With the Council of Mortgage Lenders estimating that the average first-time buyer pays around £130,000 for a property, the majority of new buyers have to find around £1,300 just to get on the ladder. The Taxpayers’ Alliance claims that first-time buyers in London are hit even harder - paying around £7,500 in stamp duty.
“Although scrapping stamp duty for first-time buyers would help there is also the issue of what exactly constitutes a first-time buyer,” says Andrew Hagger, spokesperson for Moneynet. “Is it someone who has never bought before, or someone who has come off the market and wants to buy again? The government needs to be extremely careful because whatever scheme it introduces people will always try to find a loophole and derive a benefit.”
Another result of falling property prices could bring more properties out of the stamp duty threshold of £125,000. However, it’s the limited availability of a high loan to value mortgages that will remain the most significant hurdle for first-time buyers.
Introduce a tax-free savings accounts for first-time buyers
The final plan being considered by the government is likely to be the introduction of a new tax-free savings account, based on the existing individual savings account model.
However Hagger is also sceptical about introducing a ‘new’ ISA. “The problem with this suggestion is that it would have to differ from the current ISA set-up,” he says. “Either it would have to offer a substantial interest rate or the government would have to match the savings made. It’s unlikely to be a scheme that the government could rush in at short notice and there is bound to be some complexities as to how it could work. Furthermore you would have to prove you are saving up for a home too, else it could be abused.”
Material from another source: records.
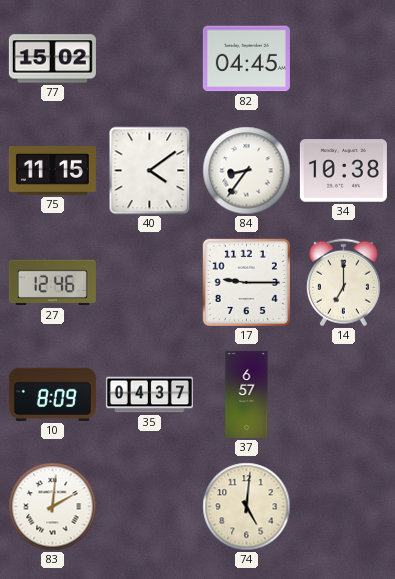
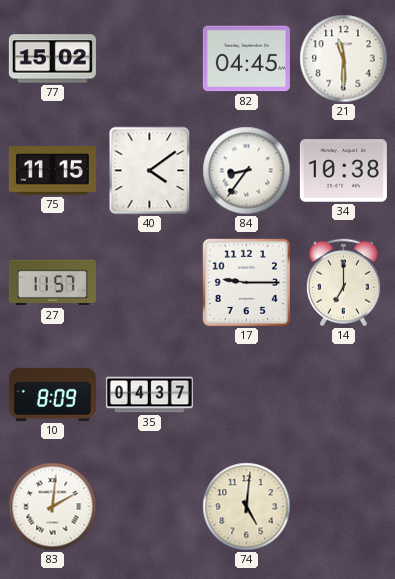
21: none -> 11:30
27: 12:46 -> 11:57
37: 6:57 -> none
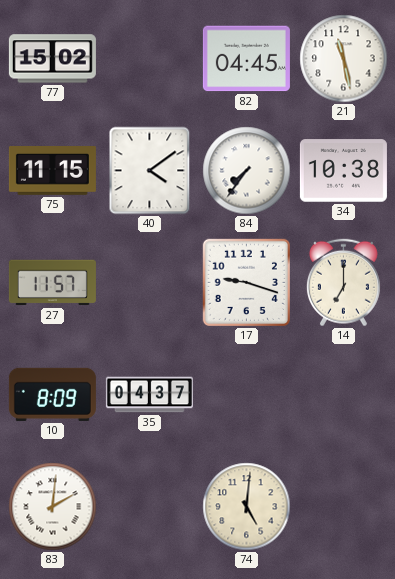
21: 11:30 -> 11:28
84: 8:36 -> 7:36
17: 9:15 -> 9:18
Steve Turner agrees, and argues that saving for a deposit is worthless if turmoil in the mortgage market continues. “Saving £10,000 to get on the ladder won’t make a blind bit of difference if consumers can’t even get a mortgage,” he says. “We need confidence to return to the market urgently to tempt new buyers into the market.”
Whatever the government decides, Mark Wallace believes urgent action is needed. “The government can’t hedge their bets and not follow through what they’ve started,” says Wallace. “After the u-turn on home information packs, the 10p tax rate and proposed fuel duty hike this autumn we’ve almost come to accept that the government will change its mind. Gordon Brown and Alistair Darling need to acknowledge the financial pain many families are suffering and do something meaningful about it.”
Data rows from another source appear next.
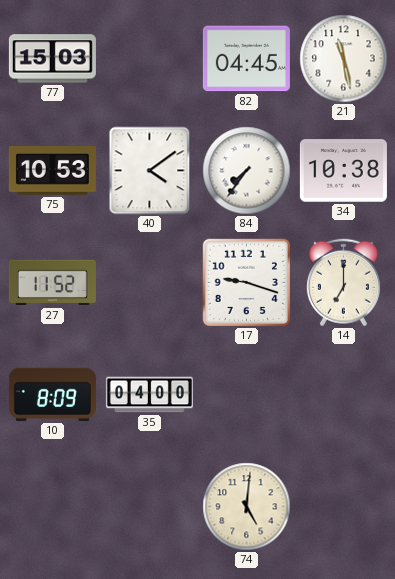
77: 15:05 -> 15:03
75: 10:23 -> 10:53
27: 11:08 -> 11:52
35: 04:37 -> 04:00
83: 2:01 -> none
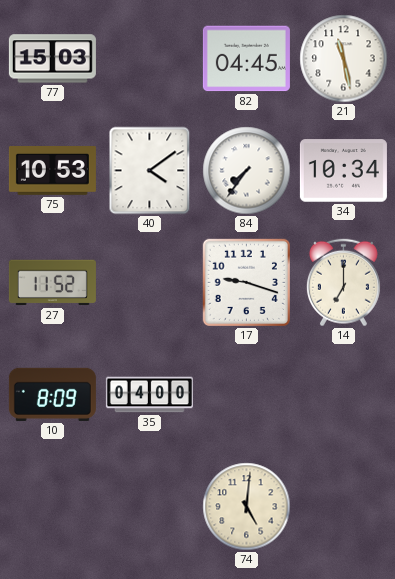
34: 10:38 -> 10:34
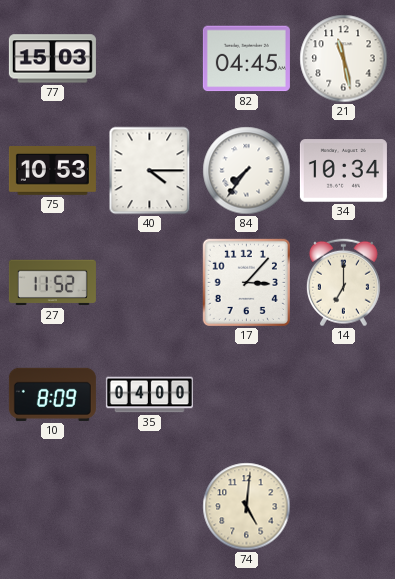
40: 4:09 -> 4:15
17: 9:18 -> 3:07
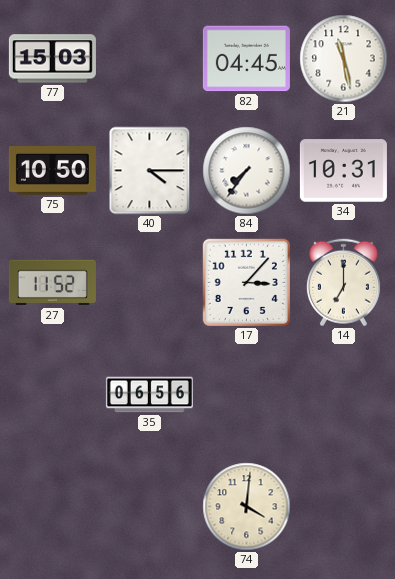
75: 10:53 -> 10:50
34: 10:34 -> 10:31
10: 8:09 -> none
35: 04:00 -> 06:56
74: 5:01 -> 4:01
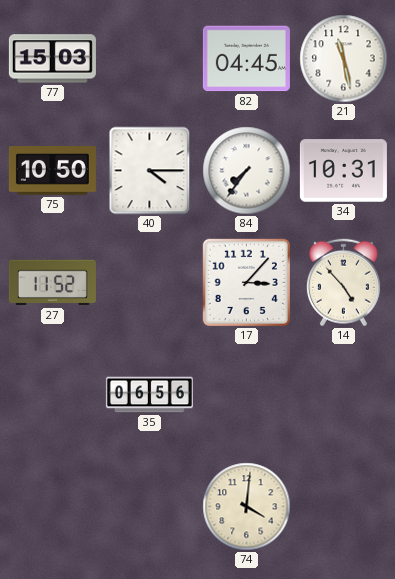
14: 7:00 -> 4:53
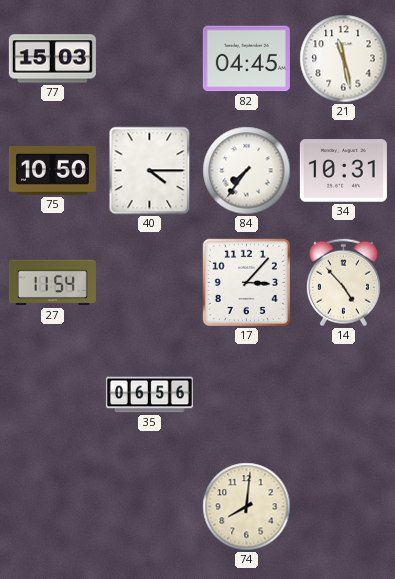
27: 11:52 -> 11:54
74: 4:01 -> 8:01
A hugely unpopular tax paid on property and share purchases. Stamp duty on property is levied at 1% for purchases over £125,000 (£250,000 for first-time buyers) which then moves up at a tiered rate. For property between £125k and £250k you pay 1%, then 3% from £250k up to £500k and then 4% from £500k to £1m and then 5% for properties over £1m. But unlike income tax, which is “tiered” and different rates kick in at different levels, stamp duty is a “slab” tax where you pay the rate on the whole purchase price of the property. On shares, stamp duty is charged at a flat rate of 0.5% on all share purchases. Figures correct as of May 2011.
Loan to value
The LTV shows how much of a property is being financed and is also a way to tell how much equity you have in a property. The higher the LTV ratio the greater the risk for the lender, so borrowers with small deposits or not much equity in the property will be charged higher interest rates than borrowers with large deposits. The LTV ratio is calculated by dividing the loan value by the property value and then multiplying by 100. For example, a £140,000 loan on a £200,000 property is a LTV of 70%.
Invidivual Savings Accounts were introduced on 6 April 1999 to replace personal equity plans (PEPs) and tax-exempt special savings accounts (TESSAs) with one plan that covered both stockmarket and savings products, the returns from which are tax-exempt. The ISA is not in itself an investment product. Rather, it’s a tax-free “wrapper” in which you place investments and savings up to a specified annual allowance where the returns (capital growth, dividends, interest) are tax-exempt (you don’t have to declare ISAs and their contents on your tax return). However, any dividends are taxed within the investment, and that can’t be reclaimed.